History + Context
What we call mindsight (sometimes described as “vision without eyes” or blindfold-based perception training) shows up in multiple modern lineages around the world. The names vary by country, but the underlying premise is consistent: kids can train attention, calm, and inner-perception through structured exercises—often using blackout blindfolds to remove ordinary visual cues and strengthen the “inner signal.”
A modern cross-cultural thread
Mexico (EOV / VEO lineage)
One widely shared modern stream is Extra Ocular Vision (EOV), associated with Noé Esperón and described as being taught in Mexico for decades, then spreading internationally through instructor training and affiliated programs.

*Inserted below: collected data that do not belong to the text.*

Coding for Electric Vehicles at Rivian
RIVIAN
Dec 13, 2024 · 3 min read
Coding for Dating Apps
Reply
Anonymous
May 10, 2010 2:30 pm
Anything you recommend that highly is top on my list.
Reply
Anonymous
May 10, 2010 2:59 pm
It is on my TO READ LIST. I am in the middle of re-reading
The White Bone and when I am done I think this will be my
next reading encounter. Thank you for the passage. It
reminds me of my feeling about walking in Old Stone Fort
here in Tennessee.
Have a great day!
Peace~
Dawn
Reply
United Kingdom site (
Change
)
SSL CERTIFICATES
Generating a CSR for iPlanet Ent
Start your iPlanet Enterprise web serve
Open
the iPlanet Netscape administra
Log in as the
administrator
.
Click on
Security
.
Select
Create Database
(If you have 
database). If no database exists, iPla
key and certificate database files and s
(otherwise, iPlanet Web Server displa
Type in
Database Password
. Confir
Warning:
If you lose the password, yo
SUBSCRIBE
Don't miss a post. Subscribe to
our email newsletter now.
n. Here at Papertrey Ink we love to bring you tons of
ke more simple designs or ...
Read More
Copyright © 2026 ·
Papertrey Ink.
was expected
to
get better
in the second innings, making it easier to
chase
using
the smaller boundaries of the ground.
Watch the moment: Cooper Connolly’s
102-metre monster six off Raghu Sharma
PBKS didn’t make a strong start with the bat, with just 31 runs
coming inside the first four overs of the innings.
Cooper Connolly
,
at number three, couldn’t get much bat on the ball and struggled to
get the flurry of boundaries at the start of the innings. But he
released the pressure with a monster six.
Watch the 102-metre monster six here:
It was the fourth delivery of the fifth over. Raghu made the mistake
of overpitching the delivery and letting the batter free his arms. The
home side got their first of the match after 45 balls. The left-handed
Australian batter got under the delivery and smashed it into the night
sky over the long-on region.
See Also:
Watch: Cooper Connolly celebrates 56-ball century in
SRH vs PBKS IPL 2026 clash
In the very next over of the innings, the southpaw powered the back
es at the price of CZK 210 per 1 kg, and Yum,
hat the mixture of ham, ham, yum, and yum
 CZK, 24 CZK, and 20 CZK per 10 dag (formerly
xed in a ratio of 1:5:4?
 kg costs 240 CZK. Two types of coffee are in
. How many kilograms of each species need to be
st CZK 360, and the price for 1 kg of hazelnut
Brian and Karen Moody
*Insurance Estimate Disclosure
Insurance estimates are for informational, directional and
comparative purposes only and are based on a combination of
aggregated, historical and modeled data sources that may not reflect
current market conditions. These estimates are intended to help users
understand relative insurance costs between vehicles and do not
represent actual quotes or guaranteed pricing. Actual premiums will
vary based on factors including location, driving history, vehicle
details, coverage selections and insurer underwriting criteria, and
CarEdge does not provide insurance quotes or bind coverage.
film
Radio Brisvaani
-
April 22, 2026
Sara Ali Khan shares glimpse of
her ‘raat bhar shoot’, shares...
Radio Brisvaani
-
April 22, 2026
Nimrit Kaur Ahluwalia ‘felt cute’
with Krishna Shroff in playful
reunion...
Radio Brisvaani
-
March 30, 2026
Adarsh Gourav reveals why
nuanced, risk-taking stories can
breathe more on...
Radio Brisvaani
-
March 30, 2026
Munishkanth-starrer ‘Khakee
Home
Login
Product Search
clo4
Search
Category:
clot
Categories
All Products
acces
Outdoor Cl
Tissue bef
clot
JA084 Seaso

United Kingdom (ICU Academy, Essex)
In the UK, ICU Academy describes a structured program where children (often ages 5–12) learn to read, play games, and perform activities while wearing eye masks across 10–12 one-hour sessions.
India (Intuition Process)
In India, the Art of Living “Intuition Process” is presented as a children/teens program for developing intuition and confidence, and it’s frequently associated (in public-facing media and interviews) with blindfold-based demonstrations as one component of training.
Russia & post-Soviet lineages (Direct Vision / “inner screen”)

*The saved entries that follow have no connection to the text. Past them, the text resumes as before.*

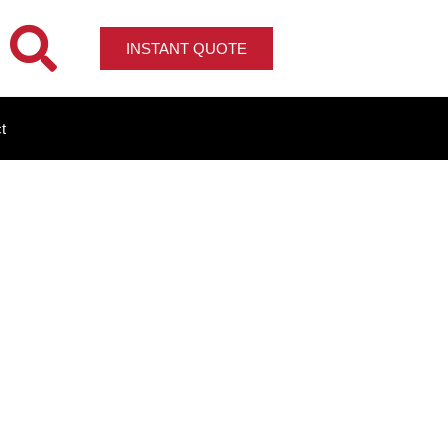
INSTANT QUOTE
t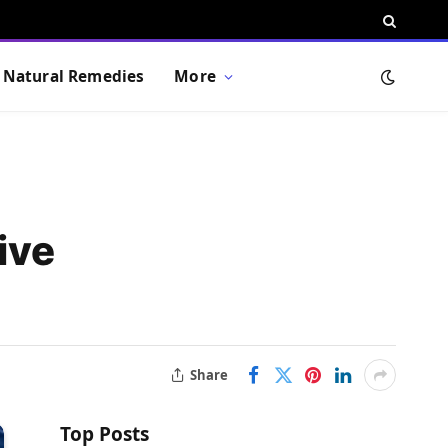
Natural Remedies
More
ive
Share
Top Posts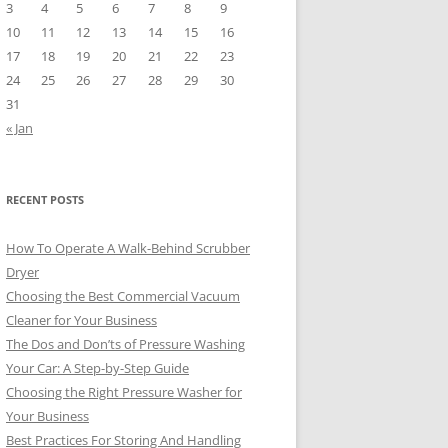
3
4
5
6
7
8
9
10
11
12
13
14
15
16
17
18
19
20
21
22
23
24
25
26
27
28
29
30
31
« Jan
RECENT POSTS
How To Operate A Walk-Behind Scrubber
Dryer
Choosing the Best Commercial Vacuum
Cleaner for Your Business
The Dos and Don’ts of Pressure Washing
Your Car: A Step-by-Step Guide
Choosing the Right Pressure Washer for
Your Business
Best Practices For Storing And Handling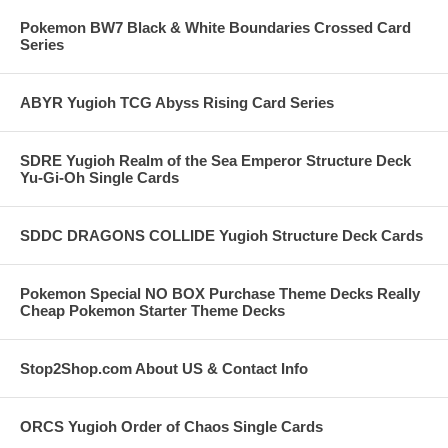
Pokemon BW7 Black & White Boundaries Crossed Card
Series
ABYR Yugioh TCG Abyss Rising Card Series
SDRE Yugioh Realm of the Sea Emperor Structure Deck
Yu-Gi-Oh Single Cards
SDDC DRAGONS COLLIDE Yugioh Structure Deck Cards
Pokemon Special NO BOX Purchase Theme Decks Really
Cheap Pokemon Starter Theme Decks
Stop2Shop.com About US & Contact Info
ORCS Yugioh Order of Chaos Single Cards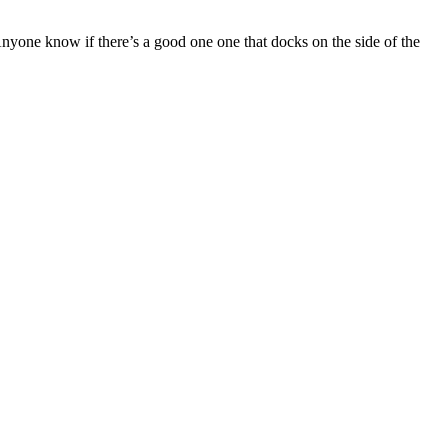
nyone know if there’s a good one one that docks on the side of the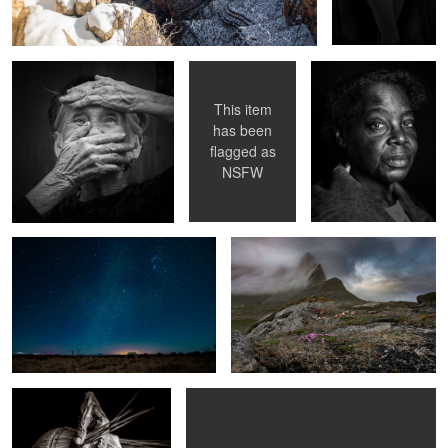
disease) Awareness
This item
has been
flagged as
Star Stuck
Hornsvik Bay
NSFW
0
Hands of tradition
Smoking girl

In Russia, the Bronnikov Method (1990s) became known for teaching “direct vision,” often described as developing an “inner screen”—a trained mental display that children use to perceive information without ordinary eyesight. The approach spread through Russia and Ukraine in the early 2000s and remains part of the modern ecosystem of blindfold-perception training.
Why this matters in the United States
Kids are growing up inside an environment that constantly fragments attention. Training perception from the inside out helps build the skills that matter now: focus, emotional steadiness, creativity, and self-trust.